Hal itu terlihat jelas dari dua gol Manchester United ke gawang Brighton.
Gol pertama lahir dari aksi individu Shea Lacey. Sang pemain melewati beberapa pemain Brighton sebelum melepaskan tembakan keras ke tiang dekat.
Beberapa menit kemudian, Manchester United menggandakan keunggulan.
Setan Merah melakukan pressing dengan baik dan berhasil merebut bola. Mason Mount kemudian menerima umpan sederhana sebelum menyelesaikan peluang tersebut menjadi gol.
Di luar dua momen itu, Manchester United nyaris tidak memberikan ancaman berarti.
Situasinya mengingatkan pada Derbi Manchester sebelumnya. Saat itu, United sempat memiliki keunggulan jumlah pemain setelah Phil Foden menerima kartu merah.
Namun, Manchester United tetap kesulitan menciptakan peluang dan akhirnya kalah akibat gol kontroversial Erling Haaland.
Pada laga melawan Brighton, United juga kehilangan sosok kreator utama mereka, Bruno Fernandes, yang baru masuk pada menit ke-71.
Kondisi tersebut semakin memperlihatkan masalah yang lebih besar di tubuh Setan Merah.
Mereka terlalu sering menunggu sesuatu terjadi dibandingkan menciptakan peluang sendiri.
Ketika pemain Manchester United mendapatkan bola, tidak terlihat rencana berikutnya yang jelas.

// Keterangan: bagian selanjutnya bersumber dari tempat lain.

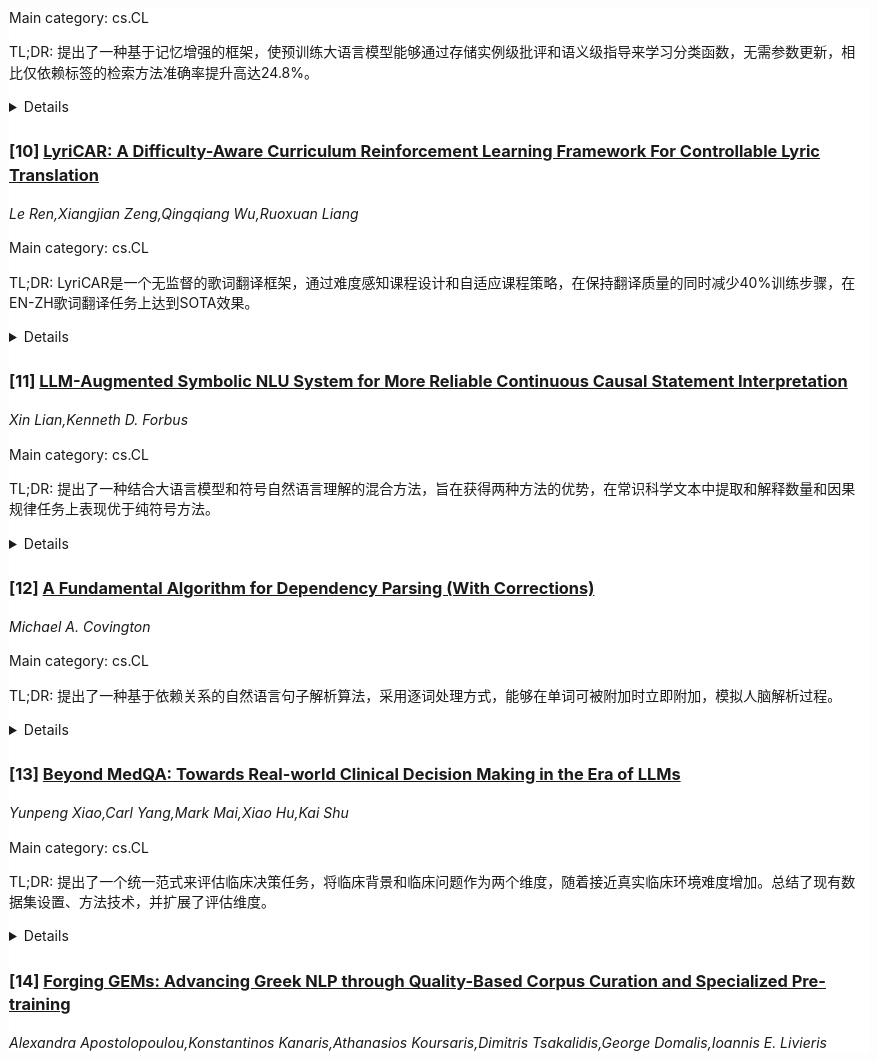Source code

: Main category: cs.CL

TL;DR: 提出了一种基于记忆增强的框架，使预训练大语言模型能够通过存储实例级批评和语义级指导来学习分类函数，无需参数更新，相比仅依赖标签的检索方法准确率提升高达24.8%。


<details><summary>Details</summary></details>


### [10] [LyriCAR: A Difficulty-Aware Curriculum Reinforcement Learning Framework For Controllable Lyric Translation](https://arxiv.org/abs/2510.19967)
*Le Ren,Xiangjian Zeng,Qingqiang Wu,Ruoxuan Liang*

Main category: cs.CL

TL;DR: LyriCAR是一个无监督的歌词翻译框架，通过难度感知课程设计和自适应课程策略，在保持翻译质量的同时减少40%训练步骤，在EN-ZH歌词翻译任务上达到SOTA效果。


<details><summary>Details</summary></details>


### [11] [LLM-Augmented Symbolic NLU System for More Reliable Continuous Causal Statement Interpretation](https://arxiv.org/abs/2510.19988)
*Xin Lian,Kenneth D. Forbus*

Main category: cs.CL

TL;DR: 提出了一种结合大语言模型和符号自然语言理解的混合方法，旨在获得两种方法的优势，在常识科学文本中提取和解释数量和因果规律任务上表现优于纯符号方法。


<details><summary>Details</summary></details>


### [12] [A Fundamental Algorithm for Dependency Parsing (With Corrections)](https://arxiv.org/abs/2510.19996)
*Michael A. Covington*

Main category: cs.CL

TL;DR: 提出了一种基于依赖关系的自然语言句子解析算法，采用逐词处理方式，能够在单词可被附加时立即附加，模拟人脑解析过程。


<details><summary>Details</summary></details>


### [13] [Beyond MedQA: Towards Real-world Clinical Decision Making in the Era of LLMs](https://arxiv.org/abs/2510.20001)
*Yunpeng Xiao,Carl Yang,Mark Mai,Xiao Hu,Kai Shu*

Main category: cs.CL

TL;DR: 提出了一个统一范式来评估临床决策任务，将临床背景和临床问题作为两个维度，随着接近真实临床环境难度增加。总结了现有数据集设置、方法技术，并扩展了评估维度。


<details><summary>Details</summary></details>


### [14] [Forging GEMs: Advancing Greek NLP through Quality-Based Corpus Curation and Specialized Pre-training](https://arxiv.org/abs/2510.20002)
*Alexandra Apostolopoulou,Konstantinos Kanaris,Athanasios Koursaris,Dimitris Tsakalidis,George Domalis,Ioannis E. Livieris*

Bahkan ketika situasi pertandingan berubah, tidak ada Plan B yang mampu mengubah keadaan.
Sebagian penggemar mungkin menunjuk komposisi pemain lapis kedua sebagai alasan kekalahan.
Akan tetapi, Manchester United tetap membutuhkan para pemain tersebut karena mereka masih harus bertarung di berbagai kompetisi musim ini.
Carrick kini memiliki pekerjaan besar untuk membenahi tim jika Manchester United ingin kembali ke papan atas sepak bola Eropa musim depan.
Kekalahan dari Brighton juga menjadi salah satu eliminasi memalukan Manchester United di Carabao Cup.
Untuk pertama kalinya dalam 50 tahun, Setan Merah membuang keunggulan dua gol di kandang sendiri dalam kompetisi tersebut.
Satu-satunya sisi positif bagi Manchester United adalah mereka kini memiliki satu kompetisi lebih sedikit untuk dijalani.